To learn more about the Red Cross AmeriCorps program or to join the team visit this link:

Story and Video Written By: Rachel Moten

Tuesday, July 05, 2011

Hindsight is 20/20

I could still smell the smoke. It lingered in my hair and clothes as the CTA train came to a stop at my station. A June breeze swept through the opening doors making the smell more apparent, a reminder of the day’s events. I never imagined when I locked my apartment door and left for work that beautiful Wednesday morning that I would unlock it later that day feeling so appreciative.

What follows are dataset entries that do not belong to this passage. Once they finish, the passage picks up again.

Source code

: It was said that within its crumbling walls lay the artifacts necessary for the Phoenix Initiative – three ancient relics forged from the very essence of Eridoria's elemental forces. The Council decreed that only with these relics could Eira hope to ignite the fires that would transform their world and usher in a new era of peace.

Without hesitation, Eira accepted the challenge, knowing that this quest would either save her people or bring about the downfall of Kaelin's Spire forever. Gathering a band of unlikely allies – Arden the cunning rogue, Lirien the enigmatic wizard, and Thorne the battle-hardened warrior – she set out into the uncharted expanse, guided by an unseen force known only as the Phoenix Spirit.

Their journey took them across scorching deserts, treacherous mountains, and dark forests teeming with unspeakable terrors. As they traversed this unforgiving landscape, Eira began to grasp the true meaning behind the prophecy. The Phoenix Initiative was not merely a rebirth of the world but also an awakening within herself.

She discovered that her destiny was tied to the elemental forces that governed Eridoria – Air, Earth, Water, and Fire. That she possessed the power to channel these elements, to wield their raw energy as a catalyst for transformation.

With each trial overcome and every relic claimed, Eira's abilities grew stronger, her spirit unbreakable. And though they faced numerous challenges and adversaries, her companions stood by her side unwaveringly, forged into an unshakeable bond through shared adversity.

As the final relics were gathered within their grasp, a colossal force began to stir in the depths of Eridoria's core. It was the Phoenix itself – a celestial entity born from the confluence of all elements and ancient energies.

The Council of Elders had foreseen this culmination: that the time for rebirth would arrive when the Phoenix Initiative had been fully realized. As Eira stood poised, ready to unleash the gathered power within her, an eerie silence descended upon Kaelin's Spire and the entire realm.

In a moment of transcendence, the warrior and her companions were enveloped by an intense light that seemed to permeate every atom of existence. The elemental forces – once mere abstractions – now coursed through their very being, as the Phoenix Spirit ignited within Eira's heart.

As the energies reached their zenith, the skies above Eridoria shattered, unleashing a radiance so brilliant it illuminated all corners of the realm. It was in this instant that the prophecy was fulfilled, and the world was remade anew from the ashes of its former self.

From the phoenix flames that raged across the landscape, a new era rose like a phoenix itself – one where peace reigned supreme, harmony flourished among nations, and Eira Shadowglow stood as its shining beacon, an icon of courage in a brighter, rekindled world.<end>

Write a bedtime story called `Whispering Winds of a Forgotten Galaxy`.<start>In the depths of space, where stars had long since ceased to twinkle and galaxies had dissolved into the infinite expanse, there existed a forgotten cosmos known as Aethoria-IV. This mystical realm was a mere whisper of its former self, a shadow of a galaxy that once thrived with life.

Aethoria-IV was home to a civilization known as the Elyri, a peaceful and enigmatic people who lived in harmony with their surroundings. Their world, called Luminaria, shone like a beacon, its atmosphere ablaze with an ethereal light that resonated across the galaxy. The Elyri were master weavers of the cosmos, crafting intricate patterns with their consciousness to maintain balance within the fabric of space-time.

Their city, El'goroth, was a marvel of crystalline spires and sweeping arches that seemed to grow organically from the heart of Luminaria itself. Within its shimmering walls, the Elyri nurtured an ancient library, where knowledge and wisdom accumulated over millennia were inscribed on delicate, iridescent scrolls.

That morning, I responded to my first home fire as an intern at the American Red Cross of Greater Chicago. When the Disaster Services response van pulled up to the scene, the neighborhood appeared charming and quiet. The van blocked my view of the affected home, so I stepped from behind it and saw the devastation. My heart stopped. The front door and window frames were strewn across the front lawn. In the back yard, a young family stood staring up at their home, as calm as could be.

As I approached the mother, Nancy Buckles, she stepped forward to explain the morning’s events. At around 9:30, Nancy and her little daughter, Bella, went to the neighbor’s house for coffee. The persistent sound of a car horn from the street brought Nancy outside to see thick, heavy smoke hanging in the air surrounding her rented home on the south side of Chicago. Once we arrived at the scene, her husband John had returned from work and the emergency crews had left the scene.

Walking through the front door with the family, I saw where the fire began: a light fixture hanging by a damaged wire. Bad wiring caused the fire to start in the front hall and spread through the walls, completely consuming the rooms on the top floor of the house. Water poured from broken pipes in the ceiling flooding the floors. It was hard to believe that a few hours earlier this was someone’s living room, a safe haven. Bella ran up to her mother and asked why everything was burnt up. It was heartbreaking to see Nancy search for the right words to tell her daughter what had happened to all of her things.

Bella turned to me and said, “My fish made it out safe,” with a huge smile on her face. The family, including Bella’s fish, made it out unscathed. I could tell that this knowledge alone would see them through the disaster.

I walked down the hall to the stairwell and looked up. As I climbed, I noticed blue sky and sun shining through the wreckage where the roof used to be. The room at the top of the stairs held small pieces of evidence that this was a little girl’s bedroom. A small, broken purple chair, a tiny bed with princess sheets covered in ash and debris, and a pink story book were items that miraculously escaped the flames. As the Disaster Action Team provided the family with shelter, clothing and food, a fellow intern and I stood on the street with John taking in the scene in silence. I couldn’t imagine what the man standing next to me was feeling. After a few moments he broke the silence, “You know how they say hindsight is 20/20?” he asked. “All of the pieces are starting to come together. Some of the outlets didn’t work.”

His comment got me thinking. Hindsight really is 20/20, and regret is one of the worst possible emotions. You don’t want to look back and know you could have done something differently. A home fire can happen anywhere, at any time, to anyone. This is why it is so important to be Red Cross Ready. Everyone should Be Prepared by getting a kit, making a plan and taking a class to be ready in case a disaster occurs.

As I walked into my apartment that afternoon, it hit me. My home is where I come after a long day at work, where I feel safe and comfortable. A home is so much more than just walls or shelter, and losing something that meaningful is unimaginable.